Like any Louisiana dish, the origins of Gumbo Z’herbes are somewhat mythical. It’s association with the Lenten season and frequent omission of meats has contributed to the long held tradition that it was a Catholic nod to Good Friday fasting and abstinence. A kind of farewell to the flesh of a different sort meant to keep you honest with your Lenten sacrificing, and in the right dietary mindset ahead of Christianity’s most important holiday.
Variations on the dish, however, lead to controversy on its cultural role. Frequently the hearty verdant flavors of green gumbo are buttressed by ham hocks, sausage, and pickled pork. Adherents to this variation maintain that green gumbo’s job is to prepare the faithful on Holy Thursday for a day’s worth of Good Friday fasting with a hearty and nutritious meal. Whichever way you cut it, it’s hard to separate any Louisiana dish with tradition, and the tradition of green gumbo is the Lenten season.

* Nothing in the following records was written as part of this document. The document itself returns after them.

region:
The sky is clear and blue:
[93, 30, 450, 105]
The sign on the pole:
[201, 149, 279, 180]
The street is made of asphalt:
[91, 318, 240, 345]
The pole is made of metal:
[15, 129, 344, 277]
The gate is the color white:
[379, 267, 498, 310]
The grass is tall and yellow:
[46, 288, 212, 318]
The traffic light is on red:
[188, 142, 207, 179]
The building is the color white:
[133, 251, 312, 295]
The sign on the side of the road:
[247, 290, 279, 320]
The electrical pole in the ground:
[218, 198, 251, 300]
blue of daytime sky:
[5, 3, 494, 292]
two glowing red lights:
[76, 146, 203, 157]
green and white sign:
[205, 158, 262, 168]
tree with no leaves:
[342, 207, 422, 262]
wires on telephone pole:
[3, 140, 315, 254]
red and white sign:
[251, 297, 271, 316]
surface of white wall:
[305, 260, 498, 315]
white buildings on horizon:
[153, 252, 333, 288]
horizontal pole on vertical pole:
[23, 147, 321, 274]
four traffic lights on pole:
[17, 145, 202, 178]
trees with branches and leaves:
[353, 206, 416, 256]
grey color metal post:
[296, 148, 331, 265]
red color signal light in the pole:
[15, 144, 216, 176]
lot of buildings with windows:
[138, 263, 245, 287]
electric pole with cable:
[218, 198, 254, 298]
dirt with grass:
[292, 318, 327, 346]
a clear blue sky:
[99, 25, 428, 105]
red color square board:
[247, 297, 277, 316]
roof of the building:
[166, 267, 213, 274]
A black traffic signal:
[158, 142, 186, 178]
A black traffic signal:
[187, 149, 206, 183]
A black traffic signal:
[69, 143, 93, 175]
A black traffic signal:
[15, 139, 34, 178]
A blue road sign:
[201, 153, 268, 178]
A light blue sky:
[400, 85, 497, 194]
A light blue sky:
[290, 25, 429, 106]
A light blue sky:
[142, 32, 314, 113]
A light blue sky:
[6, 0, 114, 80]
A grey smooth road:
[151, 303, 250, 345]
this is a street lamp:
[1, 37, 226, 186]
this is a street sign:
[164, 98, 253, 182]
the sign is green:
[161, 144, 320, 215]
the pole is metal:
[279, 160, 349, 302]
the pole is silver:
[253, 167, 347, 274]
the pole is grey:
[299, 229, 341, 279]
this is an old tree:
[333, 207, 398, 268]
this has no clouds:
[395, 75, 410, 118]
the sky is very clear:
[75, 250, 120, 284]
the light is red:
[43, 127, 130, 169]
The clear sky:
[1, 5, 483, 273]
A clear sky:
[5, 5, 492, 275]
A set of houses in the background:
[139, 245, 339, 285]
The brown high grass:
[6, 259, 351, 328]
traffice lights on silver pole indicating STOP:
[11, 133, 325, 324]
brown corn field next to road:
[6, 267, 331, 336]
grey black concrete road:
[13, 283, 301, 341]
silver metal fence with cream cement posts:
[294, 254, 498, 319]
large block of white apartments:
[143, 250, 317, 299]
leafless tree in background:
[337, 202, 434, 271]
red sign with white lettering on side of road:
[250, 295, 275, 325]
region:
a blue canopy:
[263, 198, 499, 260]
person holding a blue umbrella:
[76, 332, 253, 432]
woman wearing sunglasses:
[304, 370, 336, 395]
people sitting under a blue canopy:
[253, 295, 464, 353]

Sure to continue stirring up controversy in the making, green gumbo is perhaps the only “gumbo” that is served acceptably without roux. By many accounts what makes gumbo different than, say, chicken and okra soup, is its use of roux (a mixture of browned flour in oil) as a flavor base and thickening agent. Green gumbo, however, enjoys the moniker without roux as a required ingredient. To be sure and to make culinary definition that much more complicated, it’s not uncommon to find roux in a gumbo z’herbes, even if many don’t include it.
It begs the question, then, what makes a green gumbo a gumbo? While it is indeed served over rice like its extended gumbo family, that surely can’t be enough to call it gumbo. A purchase of chicken and rice soup at your grocery store should serve to rule rice out as the necessary condition. What makes green gumbo a gumbo is its laissez-faire, everyone-in-the-pot diversity of preparation. Gumbo, in general, as noted as early as 1885’s La Cuisine Creole is an effective vehicle for leftovers and scraps of all sources, be they flora or fauna. Green gumbo in particular participates in that tradition with a typical approach, if not with the typical ingredients. Why is green gumbo a gumbo if it breaks so many gumbo rules? In short, because Louisiana cooks make it, and because Louisiana cooks say so.